PAGE TEXT:

= = =

Your trusted property experts

How Will the Market Be Affected By the Tapered Stamp Duty Holiday?

Author avatar
Share

The height of summer is typically pretty quiet for the housing market, what with school holidays and hot weather – although we haven’t had much of the latter. Perhaps that’s why this August is so very different with buyers and sellers being remarkably busy.

Here are the stats. 

As of August 1 some 67 per cent of all homes advertised for sale on Rightmove and Zoopla were under offer, meaning each estate agency branch on average has just 12 homes to sell. 

Little wonder the National Association of Estate Agents says there’s an average of 19 house-hunters for every property still available as the pandemic continues to make many people reassess where they want to live.

Why Is This Summer Like No Other?

You probably won’t be surprised to discover the stamp duty holiday – which started a year ago – is still energising the market, despite the biggest savings no longer being available. 

The holiday has encouraged a buying frenzy, and in over 25 years in the business, I’ve never known a market this busy.

HM Revenue & Customs says that in June (the latest figures available) there were 213,120 homes sold, which was twice the total in May.

= = =

STUDY QUESTIONS:
(a) Extract the part of the stamp duty article starting with "Little wonder the" and going on through "Like No Other?".
(b) Continue the stamp duty article from where it stops.
The lines after this have nothing to do with the stamp duty article.

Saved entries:
= = =

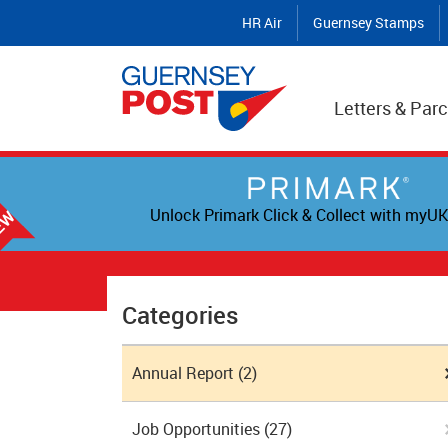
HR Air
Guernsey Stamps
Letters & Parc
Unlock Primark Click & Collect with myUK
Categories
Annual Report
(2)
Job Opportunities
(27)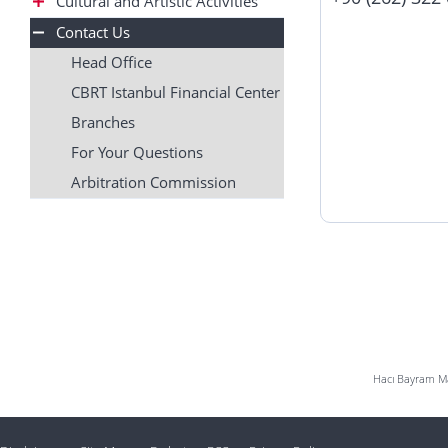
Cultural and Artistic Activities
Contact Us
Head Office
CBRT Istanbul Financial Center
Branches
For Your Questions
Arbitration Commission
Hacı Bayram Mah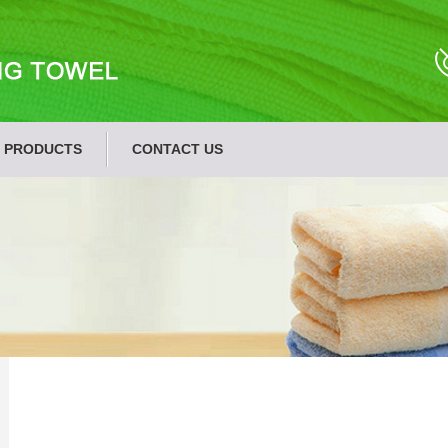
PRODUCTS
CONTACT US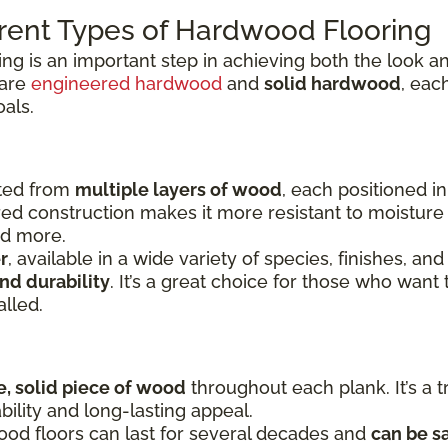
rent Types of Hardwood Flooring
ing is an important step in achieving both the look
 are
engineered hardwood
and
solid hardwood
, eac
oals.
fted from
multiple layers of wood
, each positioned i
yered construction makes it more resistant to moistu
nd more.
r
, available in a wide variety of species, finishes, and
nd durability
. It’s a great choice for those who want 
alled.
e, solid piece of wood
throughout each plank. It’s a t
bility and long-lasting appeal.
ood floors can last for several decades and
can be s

= = =

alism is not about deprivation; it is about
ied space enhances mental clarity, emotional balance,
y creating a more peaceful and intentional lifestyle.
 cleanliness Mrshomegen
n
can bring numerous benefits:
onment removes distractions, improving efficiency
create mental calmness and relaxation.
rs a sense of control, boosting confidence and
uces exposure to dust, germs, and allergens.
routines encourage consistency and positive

= = =

OUTPUTS BY TASK:
(a)
Little wonder the National Association of Estate Agents says there’s an average of 19 house-hunters for every property still available as the pandemic continues to make many people reassess where they want to live.

Why Is This Summer Like No Other?

(b)
Many of these were more expensive properties. The number of transactions involving properties bought for £500,000 or more increased by 37 per cent over the 12 months to June – that’s compared with a rise of just two per cent for all properties combined.

How the Stamp Duty Holiday Will End

The peak saving during much of the stamp duty holiday was £15,000. Even now, with the holiday ‘tapering down’, until September 30 there’s no stamp duty on the first £250,000 of a home’s purchase price, with buyers still able to save up to £2,500. 

From October 1, stamp duty applies to any home above £125,001 – that’s the same as it was before the holiday was announced in 2020.

So, What Happens to the Market After the Holiday?

Without a crystal ball we cannot be sure, but the evidence points to an orderly slowing down in the housing market and definitely not a crash.

The latest Nationwide Building Society index shows price rises easing – even so, homes are on average 10.5 per cent more expensive now than just a year ago. Likewise, most estate agents say there are slightly fewer buyers currently (compared to previous months), although still more than usual for summer.

The pandemic still casts a shadow, of course. Almost 2m people are still furloughed so the true state of unemployment remains difficult to measure, although economic indicators suggest a quicker-than-expected bounce back in spending. 

However, the key element keeping the housing market buoyant – even after the stamp duty holiday ends – will be the shortage of stock on agents’ websites and in their windows. 

All regions of the country have seen at least a 20 per cent fall in the availability of family homes, says Zoopla: as these have been the most in demand for many months, and continue to be the buyers’ favourite, this mismatch in supply and demand should keep prices strong in the months to come.

Enjoy the sunshine – when it arrives!